United States District Court, D. Nevada

February 17, 2017

UNITED STATES OF AMERICA, Plaintiff,
v.
JOSEPH DARYL YOUNG, Defendant.

          GLORIA M. NAVARRO, UNITED STATES DISTRICT JUDGE

         On February 2, 2017, the Court sentenced Defendant Joseph Daryl Young (“Defendant”) as to Count 1 of the Indictment. (ECF No. 57). As indicated at sentencing, the Court now provides a written order regarding Defendant's prior convictions as crimes of violence.

         In Defendant's Objection to the Presentence Investigation Report, (ECF No. 43), he argues that his Nevada conviction for Voluntary Manslaughter with Use of a Deadly Weapon under Nevada Revised Statute (“N.R.S.”) 193.165 and 200.080 and his Nevada conviction for Sexually Motivated Coercion under N.R.S. 207.190 and 207.193 do not qualify as “crimes of violence” under the United States Sentencing Guidelines Manual (“U.S.S.G.”). The Government filed a Response, (ECF No. 47), and Defendant filed a Supplement to the Objection, (ECF No. 51). Upon request for additional briefing from the Court, the Defendant filed a second Supplement to the Objection, (ECF No. 53), and the Government filed a Response, (ECF No. 55).

         Consistent with its determination at sentencing, the Court finds that both prior convictions qualify as crimes of violence pursuant to U.S.S.G § 2K2.1.

         I. LEGAL STANDARD

         To determine whether a prior conviction constitutes a crime of violence, courts generally apply the formal categorical approach. See Taylor v. United States, 495 U.S. 575, 600 (1990). “Under the categorical approach, [courts] do not look to the facts of the underlying conviction, but rather to the state statute defining the conviction.” United States v. Melchor-Meceno, 620 F.3d 1180, 1183 (9th Cir. 2010) (brackets and internal quotation marks omitted). “That is, [courts] consider whether the elements of the offense are of the type that would justify its inclusion within the sentence-enhancing category, without inquiring into the specific conduct of this particular offender.” United States v. Spencer, 724 F.3d 1133, 1137 (9th Cir. 2013). A prior conviction constitutes a crime of violence under this approach if the statute of conviction satisfies either the elements clause or the enumerated offenses clause of U.S.S.G. § 4B1.2. See United States v. Espinoza-Morales, 621 F.3d 1141, 1145 (9th Cir. 2010).

+--

REQUIREMENTS:
1. Please say whether each statement agrees with the court order, answering yes or no and quoting the words that decide it: (a) The Court sentenced the defendant on February 2, 2017. (b) Under the categorical approach, courts look to the facts of the underlying conviction. (c) The Court found that only one of the two prior convictions qualifies as a crime of violence.
2. Carry the court order forward from its last sentence.

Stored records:
+--

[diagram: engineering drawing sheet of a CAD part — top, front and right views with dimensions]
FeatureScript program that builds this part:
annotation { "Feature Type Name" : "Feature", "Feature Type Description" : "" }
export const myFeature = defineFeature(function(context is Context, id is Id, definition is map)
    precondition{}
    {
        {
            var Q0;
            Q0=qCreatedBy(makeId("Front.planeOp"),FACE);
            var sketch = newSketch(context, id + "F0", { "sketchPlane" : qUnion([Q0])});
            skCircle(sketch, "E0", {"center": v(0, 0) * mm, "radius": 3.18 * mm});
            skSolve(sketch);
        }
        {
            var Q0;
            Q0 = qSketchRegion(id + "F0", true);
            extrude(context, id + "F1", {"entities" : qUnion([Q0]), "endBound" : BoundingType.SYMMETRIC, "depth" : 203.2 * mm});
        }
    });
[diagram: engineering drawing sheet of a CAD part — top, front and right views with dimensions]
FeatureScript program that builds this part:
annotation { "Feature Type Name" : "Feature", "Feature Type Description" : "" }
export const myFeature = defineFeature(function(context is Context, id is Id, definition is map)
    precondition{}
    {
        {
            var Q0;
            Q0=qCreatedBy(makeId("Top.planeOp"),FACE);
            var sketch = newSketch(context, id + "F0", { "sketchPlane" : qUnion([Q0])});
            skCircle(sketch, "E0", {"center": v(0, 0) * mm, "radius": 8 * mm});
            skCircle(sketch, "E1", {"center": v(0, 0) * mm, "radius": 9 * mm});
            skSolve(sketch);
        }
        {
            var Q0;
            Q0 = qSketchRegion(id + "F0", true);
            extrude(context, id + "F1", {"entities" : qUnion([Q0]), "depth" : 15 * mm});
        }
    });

+--

RESPONSES BY TASK:
1.
(a) Yes: "On February 2, 2017, the Court sentenced Defendant Joseph Daryl Young"
(b) No: "[courts] do not look to the facts of the underlying conviction, but rather to the state statute defining the conviction."
(c) No: "the Court finds that both prior convictions qualify as crimes of violence pursuant to U.S.S.G § 2K2.1."

2.
         In applying the enumerated offenses clause, “sentencing courts compare the elements of the statute of conviction with a federal definition of the crime to determine whether conduct proscribed by the statute is broader than the generic federal definition.” United States v. Quintero-Junco, 754 F.3d 746, 751 (9th Cir. 2014) (internal quotation marks omitted). The “generic federal definition of a crime is “the offense as commonly understood.” Descamps v. United States, 133 S.Ct. 2276, 2281 (2013). Elements are the “constituent parts of a crime's legal definition - the things the prosecution must prove to sustain a conviction.” Id. at 2248.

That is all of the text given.